Park in Victoria, Australia

Plenty Gorge Park is a 1,350 ha metropolitan regional park in the north-eastern Melbourne suburb of Bundoora.

The park extends 11km along the Plenty River and encompasses sites including the Hawkstowe and Yarrambat picnic areas, Middle Gorge, Nioka Bush Camp and the Yellow Gum Recreation Area. However, these sites generally operate independently rather than as components of the broader parklands.

==History==
The park was initially occupied by the Wurundjeri people until the arrival of the Europeans in Australia in the 1830s. By 1837, pastoral squatters claimed large areas of land for their sheep and cattle. In 1841 the area was considered a “settled district” within Port Phillip, and all suitable land for agriculture west of the Plenty River was sold off by the government for private ownership by the mid-1840s. In the 1980s the Victorian State Government recognised need to protect the natural and heritage features of the park for future generations.

The park was expanded again with the purchase of the Boral quarry in Plenty by Parks Victoria in 1997. It had closed in the early 1970s due to groundwater seeping through. After two years, it was developed into Yellow Gum Park (and Blue Lake) and opened to the public in 1999.

The landscape at Plenty Gorge Park has been changed over time as a result of settlement of the area. Previous native woodlands, grasslands and forests are now farmland and residential areas due to the clearing of vegetation.

On 30 December 2019, a bushfire which started at the Tanunda Wetlands area of the park, burned approximately 65 ha of land and resulted in temporary closures of park spaces. By 27 January 2021, all affected areas had reopened to the public. In response to the fires, Melbourne Water and Parks Victoria underwent several conservation and rehabilitation efforts in the park.

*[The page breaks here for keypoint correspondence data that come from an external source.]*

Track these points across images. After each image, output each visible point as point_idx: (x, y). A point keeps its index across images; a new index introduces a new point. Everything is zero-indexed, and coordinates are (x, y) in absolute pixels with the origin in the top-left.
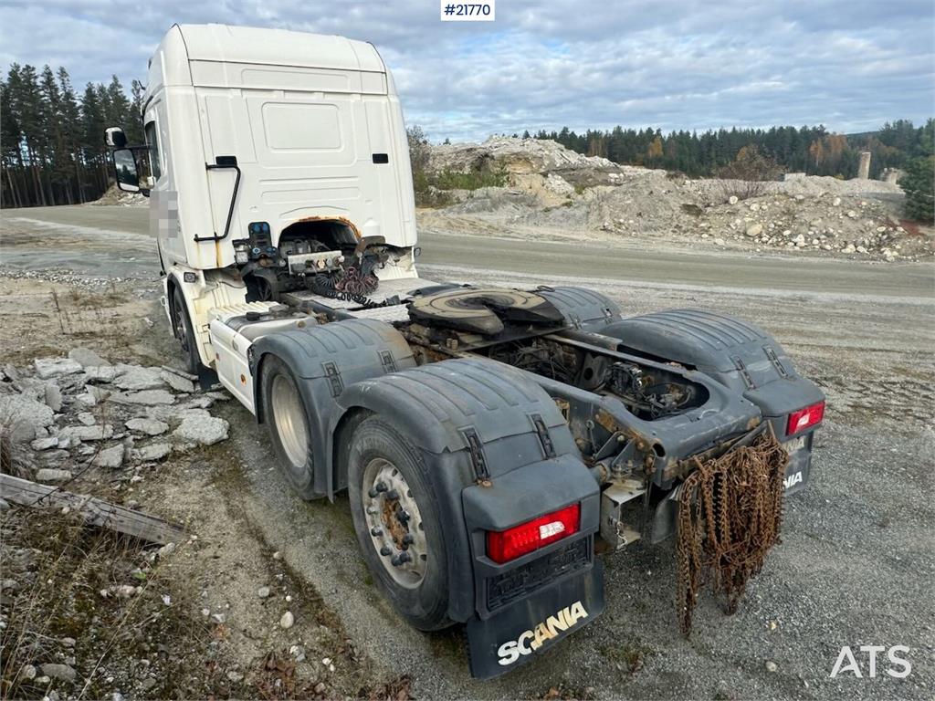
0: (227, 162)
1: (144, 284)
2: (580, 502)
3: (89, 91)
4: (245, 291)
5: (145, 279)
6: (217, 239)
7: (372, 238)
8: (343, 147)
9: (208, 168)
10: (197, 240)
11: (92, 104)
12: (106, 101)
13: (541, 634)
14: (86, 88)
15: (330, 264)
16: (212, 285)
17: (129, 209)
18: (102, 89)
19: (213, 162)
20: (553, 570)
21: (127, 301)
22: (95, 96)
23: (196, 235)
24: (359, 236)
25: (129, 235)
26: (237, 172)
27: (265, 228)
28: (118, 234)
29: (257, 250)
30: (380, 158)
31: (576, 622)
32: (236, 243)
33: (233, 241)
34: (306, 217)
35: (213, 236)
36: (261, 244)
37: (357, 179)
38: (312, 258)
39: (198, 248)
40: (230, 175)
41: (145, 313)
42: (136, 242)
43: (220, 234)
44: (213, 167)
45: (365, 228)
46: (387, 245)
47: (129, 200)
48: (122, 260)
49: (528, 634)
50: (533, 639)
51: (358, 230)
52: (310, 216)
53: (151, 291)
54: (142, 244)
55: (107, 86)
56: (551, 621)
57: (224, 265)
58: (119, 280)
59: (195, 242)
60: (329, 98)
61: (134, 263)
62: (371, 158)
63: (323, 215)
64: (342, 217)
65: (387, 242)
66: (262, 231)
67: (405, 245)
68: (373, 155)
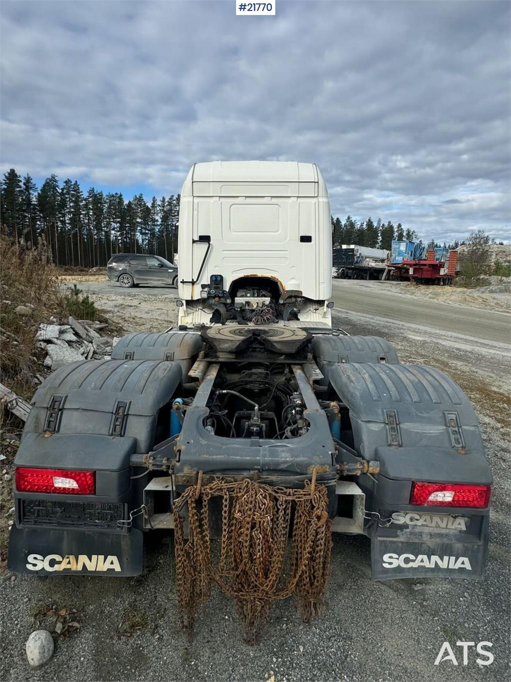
0: (205, 239)
2: (95, 472)
4: (211, 316)
6: (193, 283)
7: (292, 291)
8: (280, 231)
9: (194, 242)
10: (183, 282)
13: (69, 563)
15: (260, 305)
16: (194, 310)
19: (196, 238)
20: (85, 519)
23: (183, 280)
24: (283, 290)
26: (208, 245)
27: (219, 278)
29: (213, 291)
30: (306, 239)
31: (105, 570)
32: (203, 286)
33: (202, 285)
34: (249, 274)
35: (191, 281)
36: (216, 288)
37: (287, 252)
38: (250, 301)
39: (183, 286)
40: (204, 246)
43: (195, 280)
44: (197, 241)
45: (288, 284)
46: (303, 297)
49: (57, 558)
50: (60, 563)
51: (283, 285)
52: (252, 274)
56: (83, 558)
57: (195, 298)
59: (182, 284)
60: (274, 201)
62: (298, 239)
63: (260, 274)
64: (273, 276)
65: (304, 295)
66: (217, 280)
67: (317, 299)
68: (301, 237)
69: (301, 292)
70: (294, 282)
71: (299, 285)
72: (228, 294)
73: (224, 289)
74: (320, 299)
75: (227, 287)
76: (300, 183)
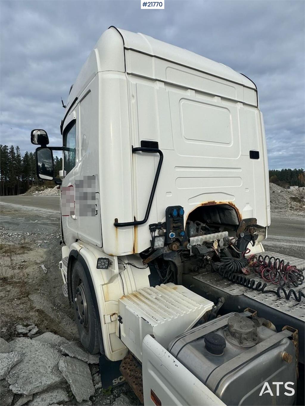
1: (42, 237)
3: (26, 155)
5: (43, 233)
6: (136, 224)
8: (232, 143)
9: (134, 150)
10: (117, 225)
11: (27, 159)
12: (32, 158)
14: (26, 153)
15: (221, 244)
17: (36, 196)
18: (31, 154)
19: (138, 145)
21: (31, 250)
22: (28, 156)
23: (116, 220)
24: (240, 219)
25: (35, 208)
27: (181, 212)
28: (30, 208)
29: (172, 235)
30: (254, 155)
32: (153, 228)
33: (151, 226)
34: (206, 202)
36: (175, 229)
37: (240, 171)
39: (117, 234)
41: (42, 259)
42: (39, 212)
43: (140, 219)
44: (139, 150)
46: (257, 226)
47: (36, 193)
48: (31, 221)
51: (240, 213)
52: (210, 201)
53: (45, 241)
54: (41, 213)
55: (33, 153)
57: (139, 250)
58: (28, 234)
59: (114, 228)
60: (224, 103)
61: (37, 223)
62: (248, 155)
64: (230, 201)
66: (179, 216)
67: (266, 226)
68: (250, 152)
69: (256, 220)
70: (248, 208)
71: (252, 211)
76: (244, 88)
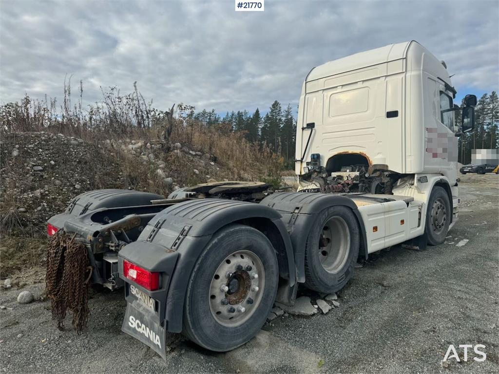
0: (310, 126)
7: (377, 165)
9: (303, 129)
19: (305, 126)
24: (372, 164)
27: (316, 156)
30: (392, 114)
33: (307, 163)
34: (341, 152)
35: (301, 159)
37: (374, 129)
38: (343, 175)
40: (309, 131)
44: (305, 128)
45: (375, 160)
46: (390, 171)
51: (371, 160)
52: (344, 151)
57: (303, 173)
62: (385, 114)
63: (351, 150)
64: (361, 151)
65: (390, 169)
66: (316, 158)
67: (404, 173)
68: (387, 113)
69: (387, 166)
70: (380, 156)
71: (385, 159)
72: (325, 169)
73: (321, 166)
74: (407, 173)
75: (324, 164)
76: (389, 63)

Following two rounds of community consultations in 2020 and 2021, the Victoria State Government announced several upgrades to the park as part of the Andrews Government’s $315 million Suburban Parks Program. The program includes the development of a new Plenty River Trail which runs through the Plenty Gorge Park, five new lookouts, two new bridges and upgrades to the Hawkstowe Picnic Area and Nioka Bush Camp. Final designs were released to the public on 4 June 2022.

==Geography==
The park lies between two distinct landscapes: undulating hills and ridges on the eastern side and a flat basalt plain on the western side. The hills and ridges of the eastern side of the park were formed between 400 and 430 million years ago during the Silurian period. The Plenty River flows around 24 km through the park and has carved through softer sedimentary rocks to form a steep gorge. The Plenty River continues to erode the gorge today.

Of all parks in the Greater Melbourne area, Plenty Gorge Park has the greatest diversity of natural habitats. Major landscapes in the park include the Plenty River and gorge, woodlands, wetlands, parklands and pastures. There are 631 native flora species recorded in the park.

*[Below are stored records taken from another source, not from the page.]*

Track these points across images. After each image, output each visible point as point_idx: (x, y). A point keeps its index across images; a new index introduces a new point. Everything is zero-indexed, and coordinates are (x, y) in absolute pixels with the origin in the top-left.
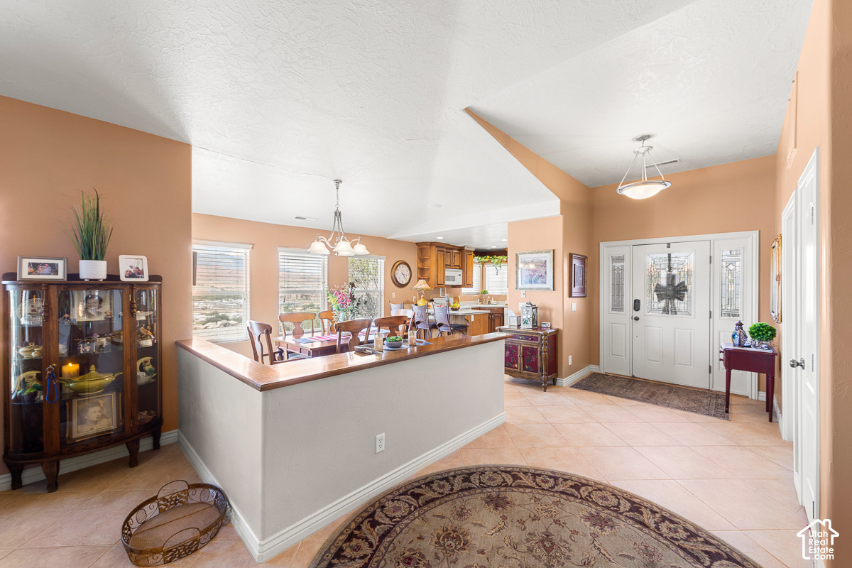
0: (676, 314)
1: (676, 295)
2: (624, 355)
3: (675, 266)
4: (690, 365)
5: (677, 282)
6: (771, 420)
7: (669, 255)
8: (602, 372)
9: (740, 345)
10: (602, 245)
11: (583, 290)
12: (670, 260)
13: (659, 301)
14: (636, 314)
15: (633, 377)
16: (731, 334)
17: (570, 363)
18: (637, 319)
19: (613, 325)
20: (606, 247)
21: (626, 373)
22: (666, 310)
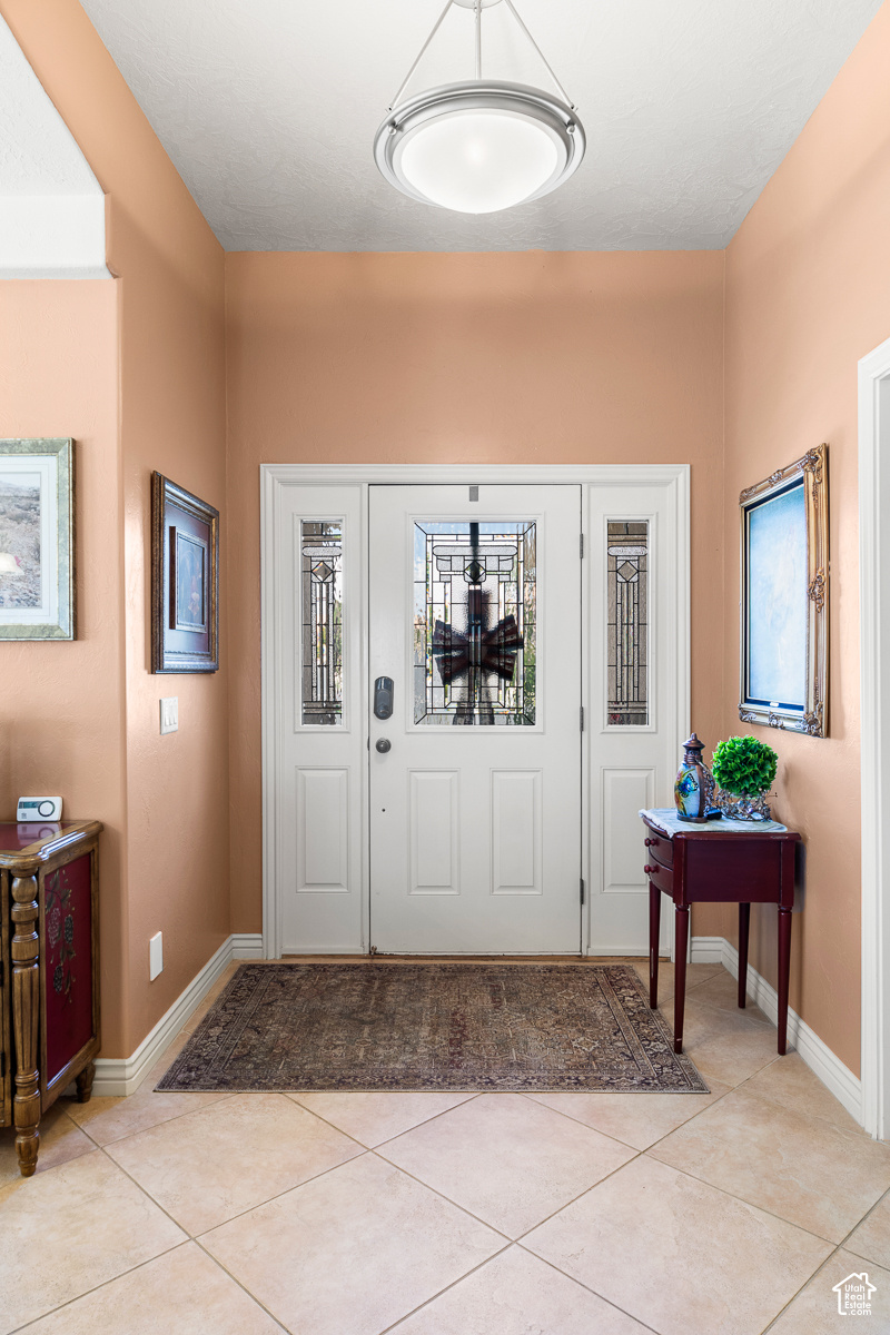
0: (492, 723)
1: (495, 661)
2: (344, 882)
3: (492, 564)
4: (532, 887)
5: (495, 618)
6: (782, 1050)
7: (474, 527)
8: (272, 955)
9: (700, 817)
10: (269, 474)
11: (207, 643)
12: (475, 543)
13: (447, 679)
14: (382, 729)
15: (374, 954)
16: (672, 782)
17: (156, 968)
18: (384, 747)
19: (307, 774)
20: (284, 483)
21: (347, 943)
22: (464, 715)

The park supports a contains a variety of ecological vegetation classes (EVCs) such as escarpment shrubland, creekline grassy woodland, creekline herb-rich woodland, floodplain riparian woodland, swampy riparian complex, riparian scrub, plains grassy wetland, box ironbark forest, plains grassy woodland, and valley grassy forest.

==Features==
The park includes the Hawkstowe and Yarrambat picnic areas, Middle Gorge, Nioka Bush Camp and the Yellow Gum Recreation Area and is used by local communities for recreational activities such as community events, festivals, large gatherings, nature-based activities, exercise and orienteering.

The park also has 262 recorded native fauna species. Over 200 bird species, several reptiles, kangaroos, wallabies, echidnas can be seen in the park. The Plenty River is also habitat to numerous fish species and other river vertebrates.